■ WHAT THIS TASK INVOLVES:
For the word "RESERVA", state how many lines below contain it. Give no other text.

☆ ☆ ☆ ☆ ☆

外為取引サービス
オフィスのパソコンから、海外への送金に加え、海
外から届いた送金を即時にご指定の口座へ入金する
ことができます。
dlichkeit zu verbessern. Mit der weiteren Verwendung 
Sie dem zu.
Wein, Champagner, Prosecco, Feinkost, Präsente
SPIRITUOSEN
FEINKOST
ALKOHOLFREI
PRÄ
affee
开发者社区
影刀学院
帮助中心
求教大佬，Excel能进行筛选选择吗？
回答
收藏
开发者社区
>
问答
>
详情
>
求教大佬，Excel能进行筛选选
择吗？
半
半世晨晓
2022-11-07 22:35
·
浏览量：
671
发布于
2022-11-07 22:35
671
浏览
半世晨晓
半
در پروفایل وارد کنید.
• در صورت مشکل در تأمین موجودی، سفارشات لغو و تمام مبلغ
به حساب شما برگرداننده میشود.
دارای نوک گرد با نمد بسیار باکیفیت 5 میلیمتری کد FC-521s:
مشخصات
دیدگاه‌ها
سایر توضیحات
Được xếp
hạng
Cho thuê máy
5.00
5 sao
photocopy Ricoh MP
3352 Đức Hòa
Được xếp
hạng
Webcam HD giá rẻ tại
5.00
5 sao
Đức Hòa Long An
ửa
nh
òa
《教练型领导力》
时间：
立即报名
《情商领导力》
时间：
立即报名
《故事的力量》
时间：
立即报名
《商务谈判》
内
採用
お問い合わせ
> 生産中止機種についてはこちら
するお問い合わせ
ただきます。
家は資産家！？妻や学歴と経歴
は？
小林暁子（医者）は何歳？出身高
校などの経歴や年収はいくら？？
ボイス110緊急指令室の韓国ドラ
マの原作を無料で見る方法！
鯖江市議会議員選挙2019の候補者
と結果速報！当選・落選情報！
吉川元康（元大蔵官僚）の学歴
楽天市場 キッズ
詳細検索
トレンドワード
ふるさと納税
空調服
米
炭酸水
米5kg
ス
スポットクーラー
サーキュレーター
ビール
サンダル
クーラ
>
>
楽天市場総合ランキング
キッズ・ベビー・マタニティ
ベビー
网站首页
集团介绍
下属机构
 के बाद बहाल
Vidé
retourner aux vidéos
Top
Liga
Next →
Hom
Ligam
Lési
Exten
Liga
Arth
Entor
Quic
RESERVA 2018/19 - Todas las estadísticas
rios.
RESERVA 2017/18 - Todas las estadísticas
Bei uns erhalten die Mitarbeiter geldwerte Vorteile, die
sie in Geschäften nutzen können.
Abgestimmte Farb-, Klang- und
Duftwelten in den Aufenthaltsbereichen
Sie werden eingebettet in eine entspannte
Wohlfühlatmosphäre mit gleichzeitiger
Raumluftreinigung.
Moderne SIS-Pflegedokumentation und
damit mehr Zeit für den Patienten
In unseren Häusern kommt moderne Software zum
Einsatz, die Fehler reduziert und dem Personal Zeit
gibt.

☆ ☆ ☆ ☆ ☆

■ OUTPUT FOR THIS TASK:
2